Of the more than 600 Chuck E. Cheese locations worldwide, fewer than 50 restaurants still have the quarter-century-old “Studio C” layout of animatronics that uses these floppy disks. Other restaurants have a version of the show that uses modern technology, while some have no animatronics at all. (Ars Technica has a story about Chuck E. Cheese’s floppy disk usage with a more detailed overview of all paleotech.)
Ultimately, Chuck E. Cheese plans to phase out animatronics altogether and focus on new screen-based entertainment (plus an even more retro approach: a living human in a mascot costume). The revision was first announced in 2017but the renovation of the restaurant is an ongoing process and it may take a year or two for the last animatronics to be done away with.

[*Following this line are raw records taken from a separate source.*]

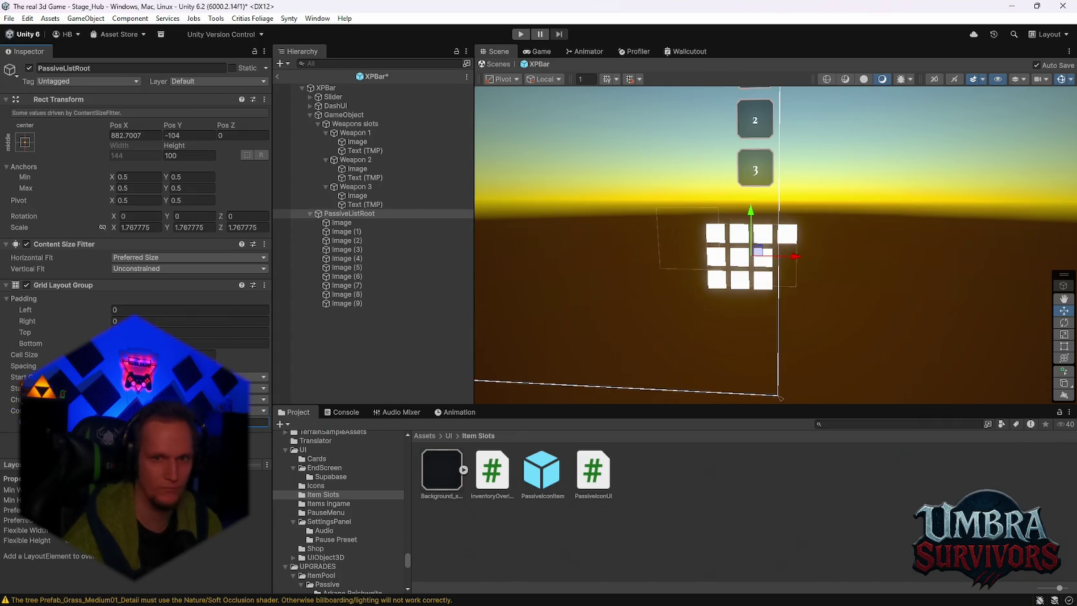
pyautogui.press('BackSpace')
pyautogui.write('1')
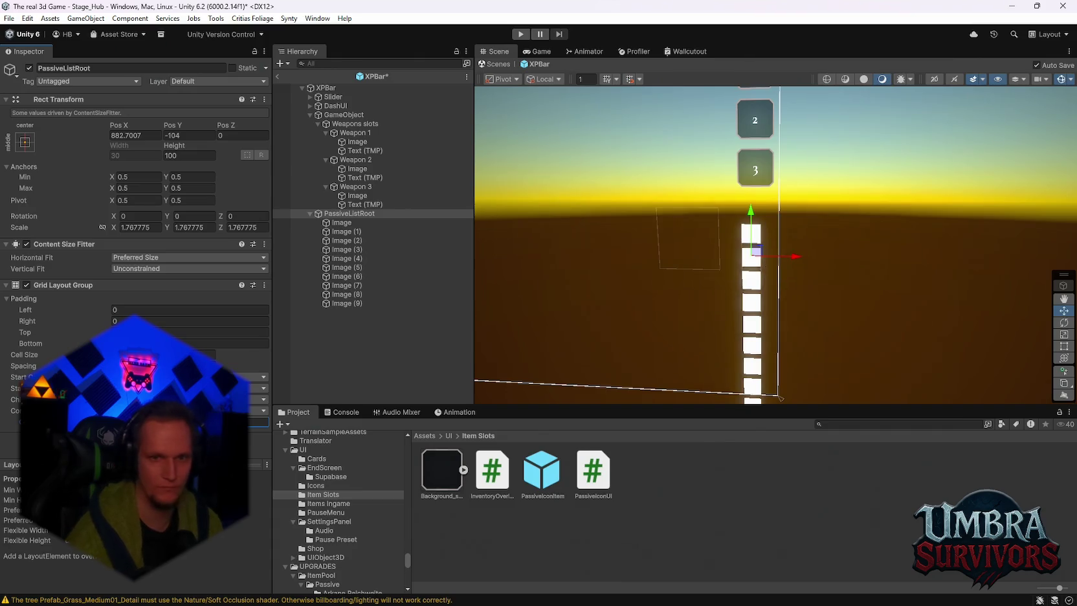
pyautogui.write('0')
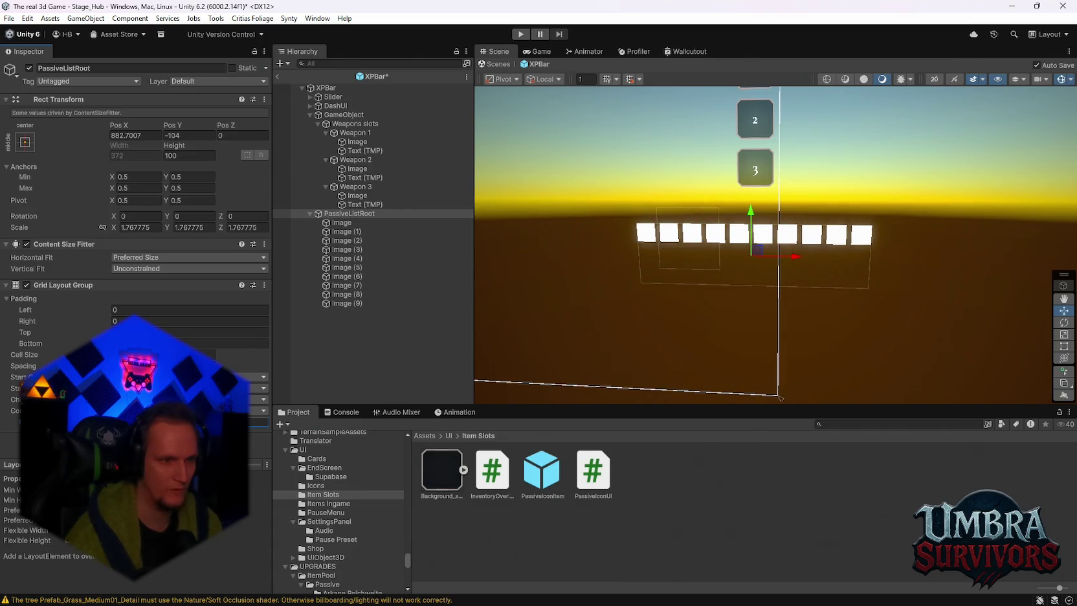
pyautogui.write('4')
pyautogui.press('ctrl+z')
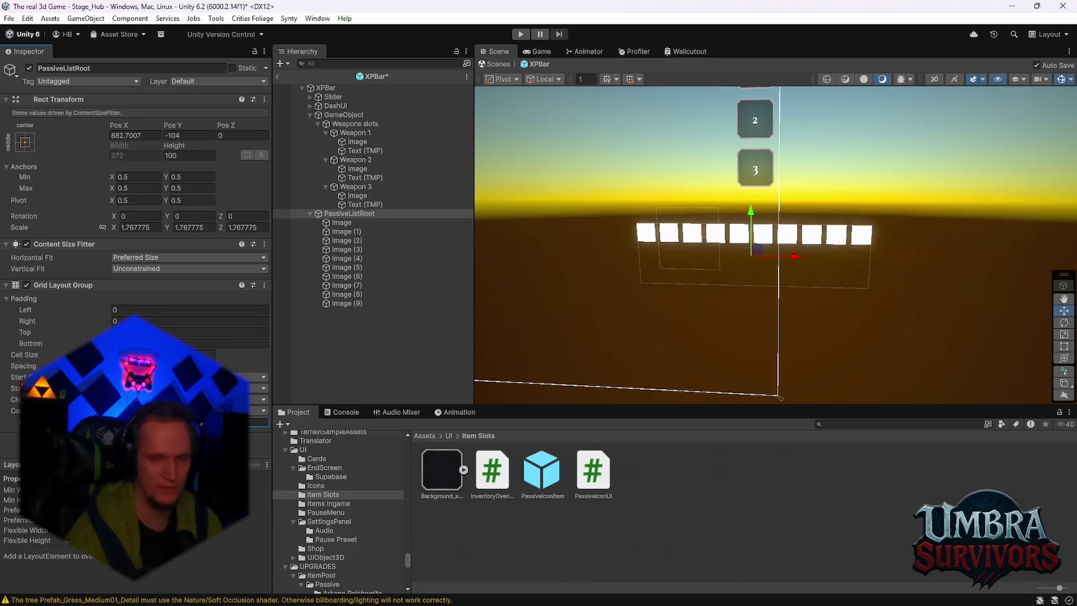
pyautogui.press('ctrl+y')
pyautogui.press('ctrl+z')
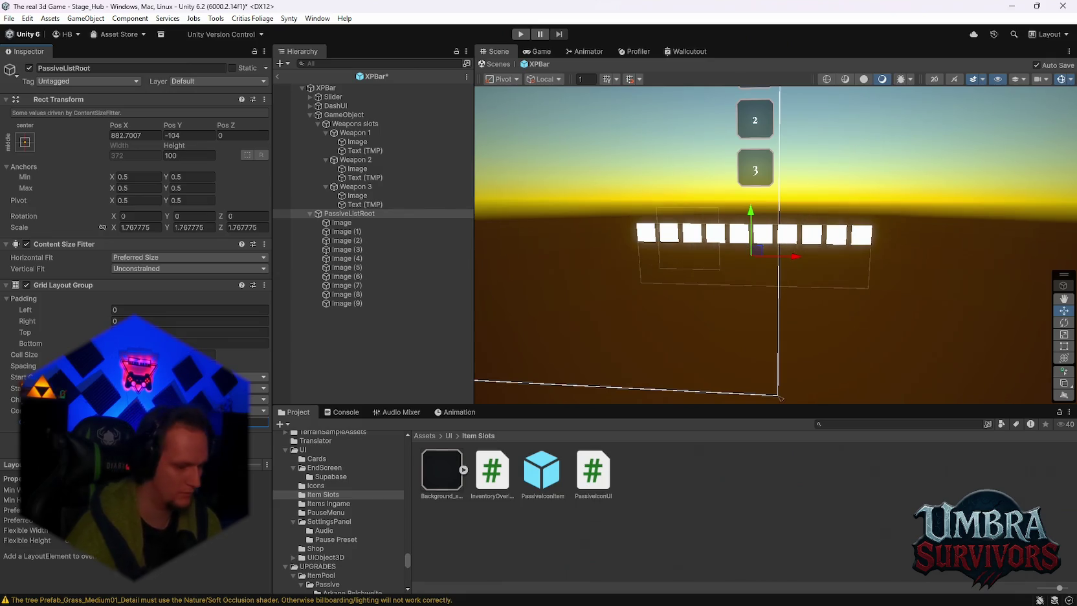
pyautogui.write('1')
# Set Constraint Count to 2 and raise PassiveListRoot toward the weapon slots, to Pos Y -75
pyautogui.moveTo(837, 347)
pyautogui.mouseDown()
pyautogui.moveTo(843, 269)
pyautogui.moveTo(836, 344)
pyautogui.mouseUp()
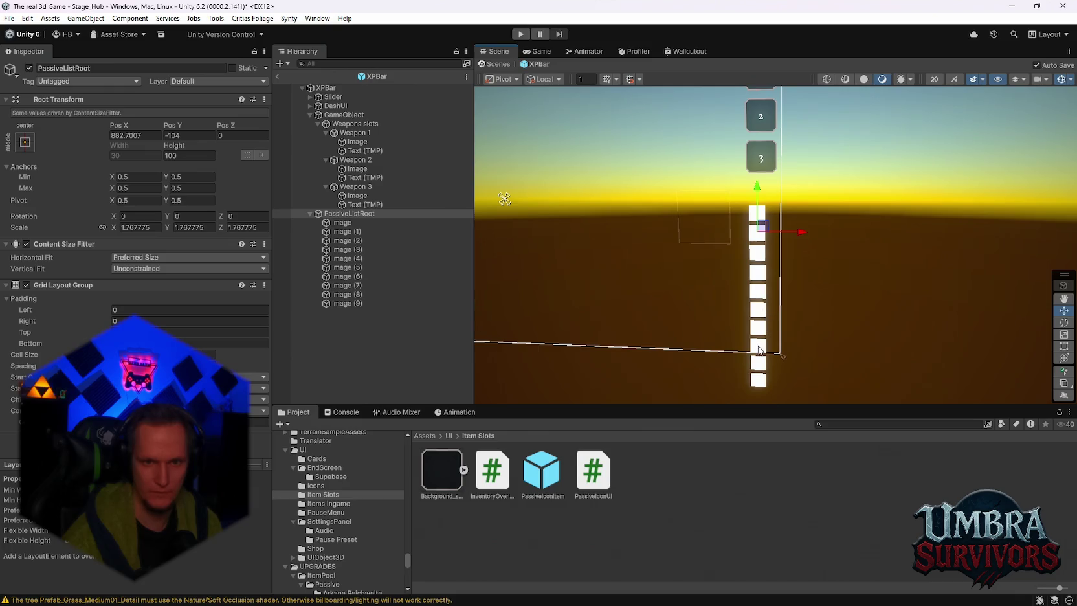
pyautogui.moveTo(759, 197); pyautogui.dragTo(759, 164)
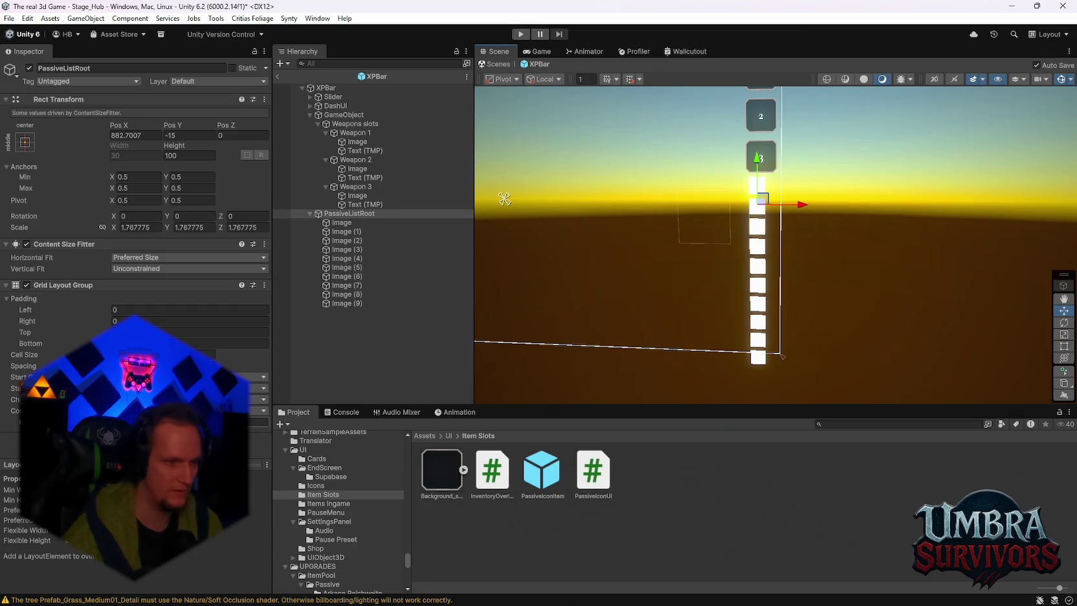
pyautogui.click(259, 421)
pyautogui.write('2')
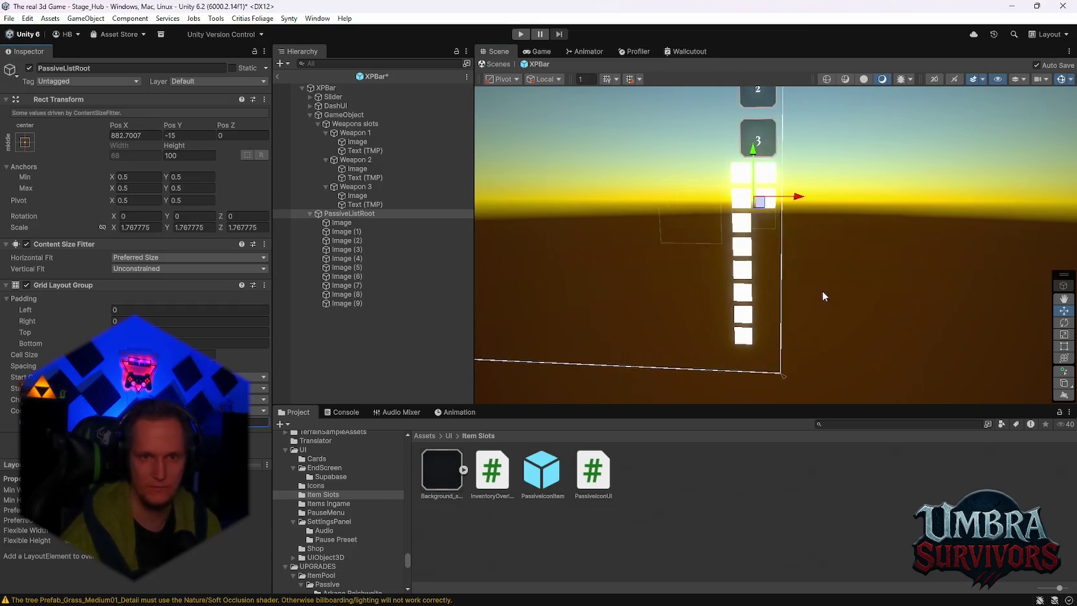
pyautogui.scroll(2, 821, 289)
pyautogui.moveTo(750, 225)
pyautogui.mouseDown()
pyautogui.moveTo(757, 164)
pyautogui.moveTo(758, 184)
pyautogui.mouseUp()
pyautogui.click(342, 222)
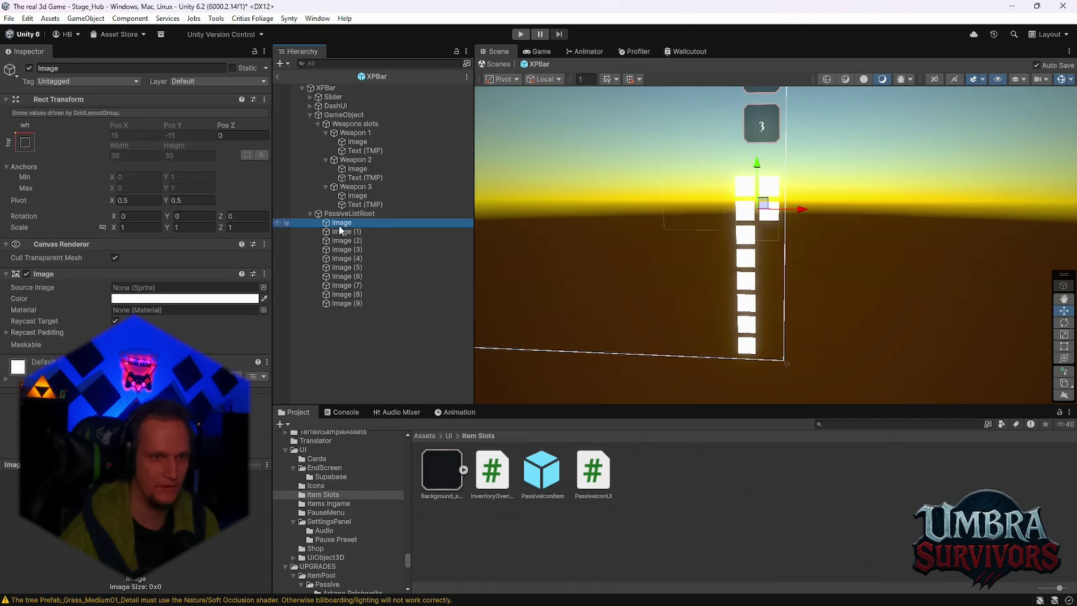
# Duplicate the ten images, set Start Corner to Upper Right, and move the grid left to Pos X 813
pyautogui.keyDown('shift'); pyautogui.click(344, 304); pyautogui.keyUp('shift')
pyautogui.press('ctrl+d')
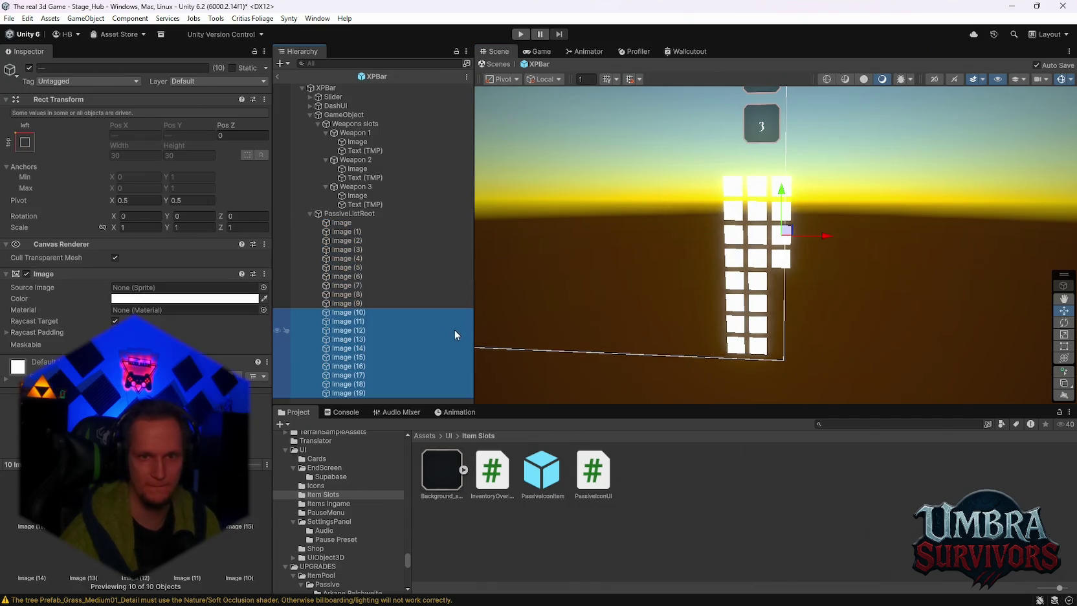
pyautogui.press('ctrl+d')
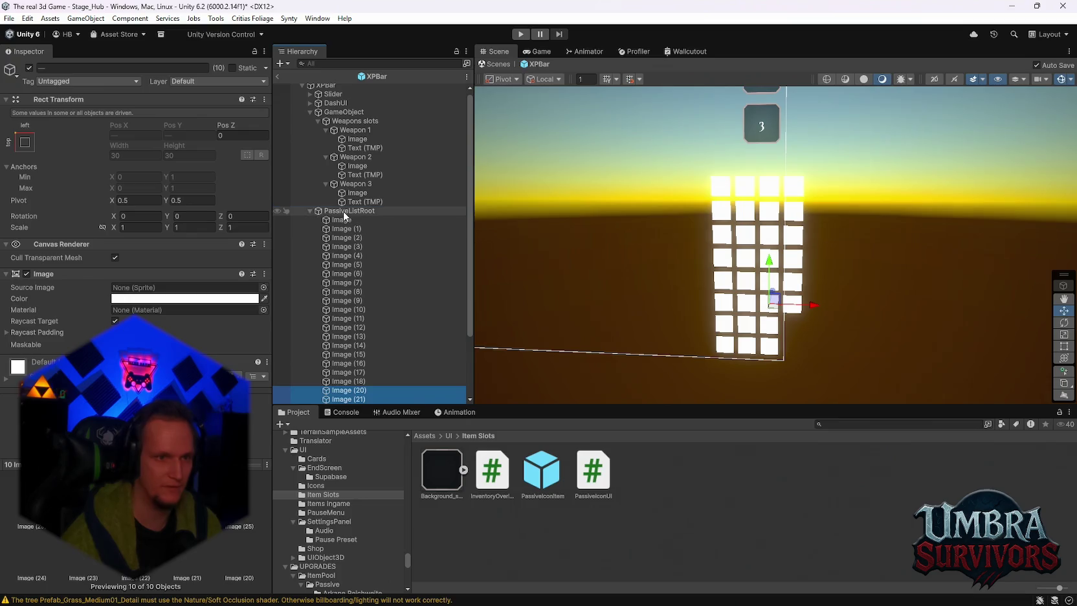
pyautogui.click(343, 211)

Tom Persky is the owner of floppydisk.com, the largest floppy disk supplier still standing. His company has a few arms: you can buy blank discs for it or send in your old floppy disks to transfer to more modern storage media. Persky will also program the discs for bulk order customers, and he confirmed to BuzzFeed News that Chuck E. Cheese had indeed been a longtime customer of his. He said he is sad that he will lose the company as a customer.
As for why the restaurant still uses floppy disks, Persky told BuzzFeed News that the floppy technology, while outdated, is actually extremely reliable. “If you’re looking for something really stable, really non-hackable — it’s not internet-based, it’s not network-based,” Persky said. “It’s quite elegant for what it does.”
Chuck E. Cheese press representatives confirmed the chain’s use of floppy disks with BuzzFeed News. However, they were very coy about what other information they were willing to share, and a few days later they told us that the company would not participate in this story on the record.
However, a senior Chuck E. Cheese employee, who wished to remain anonymous because he was not authorized to speak on behalf of the company, echoed Persky’s sentiments.
“The floppies work surprisingly well. The animatronic, lighting and show sync data is all on the floppy disks,” the contributor told BuzzFeed News. “I’ve seen some of the newer Studio C Chuck E.s run on a flash drive and SD card combination. But usually newer setups cause problems with things, and it’s easier to just keep the old things running.”
Even after Chuck E. Cheese phases out floppy disks, they will likely remain in use for some time in other fields, such as medical devices. While the thought of this might make you nervous, Persky insisted it’s a good thing. ‘Why don’t you use USB? Well, let’s say your life depends on it,’ he said. “If you have a choice between a USB drive or a floppy disk, choose the floppy disk every time.
“It’s one thing if your animatronic bear doesn’t laugh on command,” he continued. “It’s another if your medical device fails.”